What to work on:
From the entries below, return every line that includes the word "Open".

Data under study:
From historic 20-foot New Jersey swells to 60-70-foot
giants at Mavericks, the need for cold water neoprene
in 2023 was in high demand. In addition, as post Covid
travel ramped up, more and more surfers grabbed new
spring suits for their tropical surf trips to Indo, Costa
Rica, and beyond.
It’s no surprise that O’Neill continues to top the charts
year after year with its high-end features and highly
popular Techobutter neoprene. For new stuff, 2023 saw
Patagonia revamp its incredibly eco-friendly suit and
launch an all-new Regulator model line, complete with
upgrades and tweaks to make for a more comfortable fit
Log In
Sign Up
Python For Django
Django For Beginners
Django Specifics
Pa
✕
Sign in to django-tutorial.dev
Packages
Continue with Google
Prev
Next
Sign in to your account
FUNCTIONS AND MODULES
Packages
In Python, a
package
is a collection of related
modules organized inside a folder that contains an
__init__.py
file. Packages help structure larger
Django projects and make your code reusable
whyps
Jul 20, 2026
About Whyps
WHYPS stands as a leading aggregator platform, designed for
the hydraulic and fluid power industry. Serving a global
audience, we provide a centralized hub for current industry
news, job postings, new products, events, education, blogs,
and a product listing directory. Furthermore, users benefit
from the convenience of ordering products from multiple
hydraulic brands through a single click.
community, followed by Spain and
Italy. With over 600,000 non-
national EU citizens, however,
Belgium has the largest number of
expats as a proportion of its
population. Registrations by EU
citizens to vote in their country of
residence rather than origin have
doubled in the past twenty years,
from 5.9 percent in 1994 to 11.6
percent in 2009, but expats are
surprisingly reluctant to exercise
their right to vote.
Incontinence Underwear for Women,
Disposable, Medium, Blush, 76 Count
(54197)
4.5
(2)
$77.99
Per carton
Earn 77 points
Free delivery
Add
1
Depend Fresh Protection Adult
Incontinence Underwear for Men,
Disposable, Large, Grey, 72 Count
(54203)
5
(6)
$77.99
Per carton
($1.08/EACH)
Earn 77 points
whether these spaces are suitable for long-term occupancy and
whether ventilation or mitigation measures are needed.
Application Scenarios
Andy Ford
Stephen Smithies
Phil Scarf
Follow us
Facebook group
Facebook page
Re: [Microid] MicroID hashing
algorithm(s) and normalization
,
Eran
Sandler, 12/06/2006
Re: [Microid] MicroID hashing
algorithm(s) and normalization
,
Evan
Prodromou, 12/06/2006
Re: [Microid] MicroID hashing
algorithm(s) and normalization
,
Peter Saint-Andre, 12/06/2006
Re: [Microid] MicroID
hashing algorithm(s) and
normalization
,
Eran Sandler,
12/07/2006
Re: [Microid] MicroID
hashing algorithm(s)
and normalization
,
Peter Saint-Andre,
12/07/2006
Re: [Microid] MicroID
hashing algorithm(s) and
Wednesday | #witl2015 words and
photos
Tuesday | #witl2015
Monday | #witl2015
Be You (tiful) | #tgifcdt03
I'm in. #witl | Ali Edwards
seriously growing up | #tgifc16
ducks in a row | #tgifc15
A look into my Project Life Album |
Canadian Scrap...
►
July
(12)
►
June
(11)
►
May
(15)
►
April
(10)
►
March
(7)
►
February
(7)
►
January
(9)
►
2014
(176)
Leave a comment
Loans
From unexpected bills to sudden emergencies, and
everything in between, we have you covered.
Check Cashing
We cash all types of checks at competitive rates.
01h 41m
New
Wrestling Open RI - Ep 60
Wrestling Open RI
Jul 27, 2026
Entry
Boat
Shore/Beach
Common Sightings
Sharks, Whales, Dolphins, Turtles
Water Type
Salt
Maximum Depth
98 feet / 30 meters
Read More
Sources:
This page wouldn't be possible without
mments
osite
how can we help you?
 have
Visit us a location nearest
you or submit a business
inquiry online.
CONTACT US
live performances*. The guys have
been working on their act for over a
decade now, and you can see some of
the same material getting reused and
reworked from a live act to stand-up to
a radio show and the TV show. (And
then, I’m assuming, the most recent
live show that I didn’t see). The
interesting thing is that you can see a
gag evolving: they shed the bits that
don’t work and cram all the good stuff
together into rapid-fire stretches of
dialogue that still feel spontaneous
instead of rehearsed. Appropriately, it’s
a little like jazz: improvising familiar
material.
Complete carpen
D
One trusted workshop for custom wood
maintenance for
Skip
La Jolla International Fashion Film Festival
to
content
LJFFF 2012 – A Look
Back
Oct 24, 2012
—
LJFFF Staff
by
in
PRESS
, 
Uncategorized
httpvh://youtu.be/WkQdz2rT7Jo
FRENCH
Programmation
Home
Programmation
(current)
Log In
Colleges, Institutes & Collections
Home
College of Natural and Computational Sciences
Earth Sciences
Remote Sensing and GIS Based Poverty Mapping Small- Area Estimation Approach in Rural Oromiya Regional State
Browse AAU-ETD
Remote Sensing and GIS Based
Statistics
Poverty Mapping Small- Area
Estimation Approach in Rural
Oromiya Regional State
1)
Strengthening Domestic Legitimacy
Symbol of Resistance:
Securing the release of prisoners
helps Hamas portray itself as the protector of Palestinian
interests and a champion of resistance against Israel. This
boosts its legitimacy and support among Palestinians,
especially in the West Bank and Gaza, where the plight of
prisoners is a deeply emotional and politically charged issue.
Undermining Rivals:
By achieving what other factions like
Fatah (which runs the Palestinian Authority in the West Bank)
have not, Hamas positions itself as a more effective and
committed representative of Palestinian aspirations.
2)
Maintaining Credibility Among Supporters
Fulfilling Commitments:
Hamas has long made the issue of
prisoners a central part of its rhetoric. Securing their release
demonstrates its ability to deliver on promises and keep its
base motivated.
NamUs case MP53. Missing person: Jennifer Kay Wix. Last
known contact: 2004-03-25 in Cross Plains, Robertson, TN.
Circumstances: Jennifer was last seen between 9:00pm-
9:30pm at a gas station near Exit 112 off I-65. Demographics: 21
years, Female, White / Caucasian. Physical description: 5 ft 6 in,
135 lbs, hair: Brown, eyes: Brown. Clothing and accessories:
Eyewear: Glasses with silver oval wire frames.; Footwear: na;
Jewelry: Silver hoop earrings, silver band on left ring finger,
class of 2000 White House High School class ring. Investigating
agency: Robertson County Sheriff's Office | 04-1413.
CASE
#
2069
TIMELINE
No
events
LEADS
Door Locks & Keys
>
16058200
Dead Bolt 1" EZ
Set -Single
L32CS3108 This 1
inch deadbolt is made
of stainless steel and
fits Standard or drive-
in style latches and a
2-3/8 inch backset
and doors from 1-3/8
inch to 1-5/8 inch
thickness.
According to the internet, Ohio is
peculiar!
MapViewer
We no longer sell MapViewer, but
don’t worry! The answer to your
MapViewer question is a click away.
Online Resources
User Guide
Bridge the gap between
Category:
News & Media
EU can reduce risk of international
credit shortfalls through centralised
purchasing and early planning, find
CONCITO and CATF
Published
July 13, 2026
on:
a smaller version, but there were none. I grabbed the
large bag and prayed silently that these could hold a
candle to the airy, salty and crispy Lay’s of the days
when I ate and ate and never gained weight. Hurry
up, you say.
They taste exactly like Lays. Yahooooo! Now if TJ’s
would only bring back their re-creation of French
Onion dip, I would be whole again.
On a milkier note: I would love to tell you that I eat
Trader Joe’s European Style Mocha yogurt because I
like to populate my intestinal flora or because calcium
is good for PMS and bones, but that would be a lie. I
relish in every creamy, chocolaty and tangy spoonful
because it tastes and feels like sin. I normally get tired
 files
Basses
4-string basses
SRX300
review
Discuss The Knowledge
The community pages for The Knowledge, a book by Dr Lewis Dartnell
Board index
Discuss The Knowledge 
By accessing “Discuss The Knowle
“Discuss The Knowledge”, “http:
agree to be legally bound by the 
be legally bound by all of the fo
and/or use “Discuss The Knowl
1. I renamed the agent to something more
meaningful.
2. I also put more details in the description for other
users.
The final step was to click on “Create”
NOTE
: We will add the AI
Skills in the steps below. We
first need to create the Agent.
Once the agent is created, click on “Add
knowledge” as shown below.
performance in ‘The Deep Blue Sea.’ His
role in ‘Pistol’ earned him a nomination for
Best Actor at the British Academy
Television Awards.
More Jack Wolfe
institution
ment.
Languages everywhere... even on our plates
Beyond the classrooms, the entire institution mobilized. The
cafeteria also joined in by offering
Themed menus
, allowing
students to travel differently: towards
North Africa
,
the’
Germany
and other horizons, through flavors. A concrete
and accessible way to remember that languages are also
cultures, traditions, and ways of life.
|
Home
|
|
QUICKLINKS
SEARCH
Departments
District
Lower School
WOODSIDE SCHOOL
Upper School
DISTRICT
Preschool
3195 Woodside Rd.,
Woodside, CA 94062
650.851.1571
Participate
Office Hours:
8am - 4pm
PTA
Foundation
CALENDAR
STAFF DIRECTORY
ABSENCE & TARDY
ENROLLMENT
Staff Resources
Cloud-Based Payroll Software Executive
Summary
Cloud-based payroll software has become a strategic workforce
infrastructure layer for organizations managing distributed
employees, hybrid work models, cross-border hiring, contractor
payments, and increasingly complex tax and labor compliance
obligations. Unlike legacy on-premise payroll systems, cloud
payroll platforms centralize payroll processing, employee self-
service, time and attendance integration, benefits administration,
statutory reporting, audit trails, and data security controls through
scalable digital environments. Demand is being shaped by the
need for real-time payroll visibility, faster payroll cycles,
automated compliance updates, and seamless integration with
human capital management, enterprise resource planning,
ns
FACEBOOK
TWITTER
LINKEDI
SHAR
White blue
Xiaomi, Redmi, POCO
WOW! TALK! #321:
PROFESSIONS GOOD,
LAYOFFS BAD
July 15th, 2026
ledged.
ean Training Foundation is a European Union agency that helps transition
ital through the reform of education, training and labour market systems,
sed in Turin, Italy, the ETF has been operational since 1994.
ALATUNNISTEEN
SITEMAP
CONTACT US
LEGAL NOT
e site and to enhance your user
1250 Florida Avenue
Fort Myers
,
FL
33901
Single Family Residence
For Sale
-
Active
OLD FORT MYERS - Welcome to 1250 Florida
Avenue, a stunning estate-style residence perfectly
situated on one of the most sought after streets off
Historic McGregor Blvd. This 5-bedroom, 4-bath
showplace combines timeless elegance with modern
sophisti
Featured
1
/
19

Expected answer:
Wrestling Open RI - Ep 60
Wrestling Open RI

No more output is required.